Sunday, January 27, 2008

Thrash No More / I'm A Dufus (Again)

I told you about how my hard drive started constantly thrashing a while back. While I was preparing to downgrade to Windows XP, I thought it was some piece of software I had loaded. As it turns out, it wasn't. Since shortly after loading Windows XP, the thrashing started up again. I was bothered by the thrashing but didn't know exactly what to do about it. I generally ignored it, hard as that was to do, while I searched for my antivirus software.

Eventually, the excessive mechanical movement began to take its toll. A couple of times in the span of a week, my system rebooted because of a disk error, then threw me a BSOD indicating a disk problem. I used the manufacturer's diagnostic tools and found that the drive was, in fact, failing.

I did a little bit of research on the web and learned how to get task manager to show me read and write access tied to processes (go to View-> Select Columns and you can add columns for I/O Read and I/O Write). Once I did that, I discovered that what was constantly accessing my disk was a process called lsass. This is a legitimate system process called the Local Security Authentication Service. Back in the day, it was associated with the Sasser worm but the vulnerability for that particular nasty was addressed in Windows XP Service Pack 2. I loaded from a CD with SP2 already applied.

Nonetheless, that's where I started my search. I tried a couple of sasser removal tools and, of course, didn't find anything. I continued my search and came across a site called Geeks to Go which includes security forums that help people with particularly sticky virus, spyware and malware troubles... like me.

I was looking through the messages and they prefer you to take some self-help steps prior to asking them for help. As they say, they're just going to ask you to do all that first anyway.

When I found the site, it was a bit late so I left it for later. When I finally had time this saturday, I started going through some of the steps. I went through a couple of the one-off removal tools and decided that was just too much trouble. I skipped right down to the antivirus part and went to download the free version of AVG. I was unable to find the free version so I popped out to Staples and bought an antivirus/antispyware package from CA. I normally prefer Norton/Symantec but didn't want to pay the price.

I brought it home, installed it, and ran the antivirus scan. No viruses found. I then ran the antispyware scan. The quick scan found a handful of tracking cookies but nothing more harmful than that. When I ran a full scan, I found a bunch more but, again, nothing too serious. The thrashing continued so I went back to the list and started my way down. I, again, skipped the individual guides for removing common infections.

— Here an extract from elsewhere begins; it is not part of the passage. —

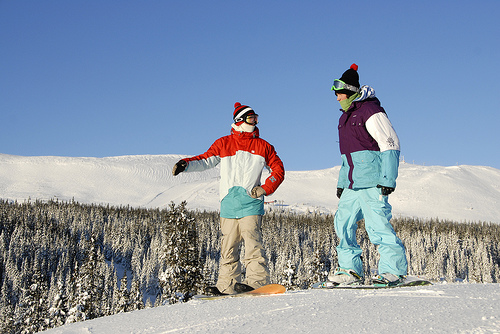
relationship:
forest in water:
[0, 196, 497, 334] [118, 241, 145, 334]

Step one, or three if you count the commercial AV and AS scans, was the ATF cleaner. I cleared out all of my temporary files, cookies, history, etc. This didn't fix anything but it can make some of the scans go faster. Same thing with step four, creating a current system restore point then removing all but the last one. Again, not a fix but makes the scans more efficient.

On to step five, another antispyware scan. It may sound redundant but I've read plenty of articles where product A finds a few things that product B misses and product C finds stuff they both missed. Again, lots of tracking cookies but nothing serious. The advice for this particular product was to scan in safe mode so I took the opportunity to run another virus scan while I was at it. Again, no viruses found.

Step six, spyware scan three, more tracking cookies, still thrashing.

Step seven, an online antivirus scan (requires Internet Explorer). This would include antivirus scan three from antivirus product two and antispyware scan four. In short order, the spyware detected count started rising. Not surprising, probably more tracking cookies. I find tracking cookies somewhat innocuous but I would check the report when it was done and see if there was anything I needed to worry about.

When I came back to check on it later, the virus detected count had risen to 1. Fortunately, the virus disinfected count was also at 1. Unfortunately, the hard drive was still thrashing. As it says in the self-help posting, the line between spyware and trojan horses is sometimes blurred so I wondered if this was the case. I would have to check the report and see exactly what it thought it found and corrected.

As I watched the scan run, amid fiddling with my music collection, I saw the virus detection count rise to three, then four, then five and saw the disinfection count rise as it cleaned everything up. As with a regular, organic headache, I don't know exactly when it stopped but I suddenly noticed it was much quieter. The thrashing had stopped. The count was at 5 and 4 or maybe it was 6 and 4 but I was so excited that I wanted to tell all of you about it right away. This is where the dufus part comes in.

The only open browser at the time was IE. In my excitement, rather than opening Firefox, I clicked on the "new tab" tab and another tab obediently opened. As it was accessing my home page (a blank page), it froze. Within seconds I received that "Internet Explorer has encountered a problem and needs to close..." window. [GASP!] No. No, not that. I winced and reluctantly clicked the "don't send" button hoping beyond hope that the separate window that was actually running the scan would stay open... it didn't.

I'm re-running the scan now - and using Firefox to type up this entry - but since the offending infections were cleaned, I may never know exactly what was causing my woes. If it happens again, though, I'm definitely going straight to the Panda Online Scan. This time I'll leave it be and wait to see what the report says. I could just kick myself - dufus dufus dufus.